MATERIAL PROVIDED >>

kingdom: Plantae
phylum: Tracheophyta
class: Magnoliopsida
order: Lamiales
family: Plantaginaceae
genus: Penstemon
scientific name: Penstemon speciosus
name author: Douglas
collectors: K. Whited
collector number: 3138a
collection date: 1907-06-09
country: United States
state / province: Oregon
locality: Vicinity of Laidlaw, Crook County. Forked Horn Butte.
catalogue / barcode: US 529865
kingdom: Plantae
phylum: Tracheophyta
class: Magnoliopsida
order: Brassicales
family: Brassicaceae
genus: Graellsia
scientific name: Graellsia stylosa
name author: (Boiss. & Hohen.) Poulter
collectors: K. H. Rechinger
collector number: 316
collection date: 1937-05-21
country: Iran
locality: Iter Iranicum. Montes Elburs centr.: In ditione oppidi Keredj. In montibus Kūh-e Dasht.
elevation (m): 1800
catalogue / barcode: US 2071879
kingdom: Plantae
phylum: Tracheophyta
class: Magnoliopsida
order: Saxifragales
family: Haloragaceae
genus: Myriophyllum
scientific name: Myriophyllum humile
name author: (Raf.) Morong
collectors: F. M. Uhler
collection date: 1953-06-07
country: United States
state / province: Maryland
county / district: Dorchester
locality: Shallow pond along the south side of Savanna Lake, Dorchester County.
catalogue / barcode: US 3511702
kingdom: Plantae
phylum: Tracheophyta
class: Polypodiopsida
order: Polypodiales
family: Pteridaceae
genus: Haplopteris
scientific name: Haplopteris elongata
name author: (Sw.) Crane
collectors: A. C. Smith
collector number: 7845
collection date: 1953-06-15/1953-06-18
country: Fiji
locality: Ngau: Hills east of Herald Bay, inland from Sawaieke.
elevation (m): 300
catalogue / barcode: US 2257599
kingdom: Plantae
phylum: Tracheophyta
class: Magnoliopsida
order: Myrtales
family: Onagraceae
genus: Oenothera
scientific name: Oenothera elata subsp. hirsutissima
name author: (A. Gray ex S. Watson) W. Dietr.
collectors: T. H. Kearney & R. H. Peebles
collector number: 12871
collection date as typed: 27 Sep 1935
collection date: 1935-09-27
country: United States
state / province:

THE REQUEST >> Change "catalogue / barcode" to "catalog number" in every item, and keep everything else the same.

CORRECT RESPONSE >>
kingdom: Plantae
phylum: Tracheophyta
class: Magnoliopsida
order: Lamiales
family: Plantaginaceae
genus: Penstemon
scientific name: Penstemon speciosus
name author: Douglas
collectors: K. Whited
collector number: 3138a
collection date: 1907-06-09
country: United States
state / province: Oregon
locality: Vicinity of Laidlaw, Crook County. Forked Horn Butte.
catalog number: US 529865
kingdom: Plantae
phylum: Tracheophyta
class: Magnoliopsida
order: Brassicales
family: Brassicaceae
genus: Graellsia
scientific name: Graellsia stylosa
name author: (Boiss. & Hohen.) Poulter
collectors: K. H. Rechinger
collector number: 316
collection date: 1937-05-21
country: Iran
locality: Iter Iranicum. Montes Elburs centr.: In ditione oppidi Keredj. In montibus Kūh-e Dasht.
elevation (m): 1800
catalog number: US 2071879
kingdom: Plantae
phylum: Tracheophyta
class: Magnoliopsida
order: Saxifragales
family: Haloragaceae
genus: Myriophyllum
scientific name: Myriophyllum humile
name author: (Raf.) Morong
collectors: F. M. Uhler
collection date: 1953-06-07
country: United States
state / province: Maryland
county / district: Dorchester
locality: Shallow pond along the south side of Savanna Lake, Dorchester County.
catalog number: US 3511702
kingdom: Plantae
phylum: Tracheophyta
class: Polypodiopsida
order: Polypodiales
family: Pteridaceae
genus: Haplopteris
scientific name: Haplopteris elongata
name author: (Sw.) Crane
collectors: A. C. Smith
collector number: 7845
collection date: 1953-06-15/1953-06-18
country: Fiji
locality: Ngau: Hills east of Herald Bay, inland from Sawaieke.
elevation (m): 300
catalog number: US 2257599
kingdom: Plantae
phylum: Tracheophyta
class: Magnoliopsida
order: Myrtales
family: Onagraceae
genus: Oenothera
scientific name: Oenothera elata subsp. hirsutissima
name author: (A. Gray ex S. Watson) W. Dietr.
collectors: T. H. Kearney & R. H. Peebles
collector number: 12871
collection date as typed: 27 Sep 1935
collection date: 1935-09-27
country: United States
state / province:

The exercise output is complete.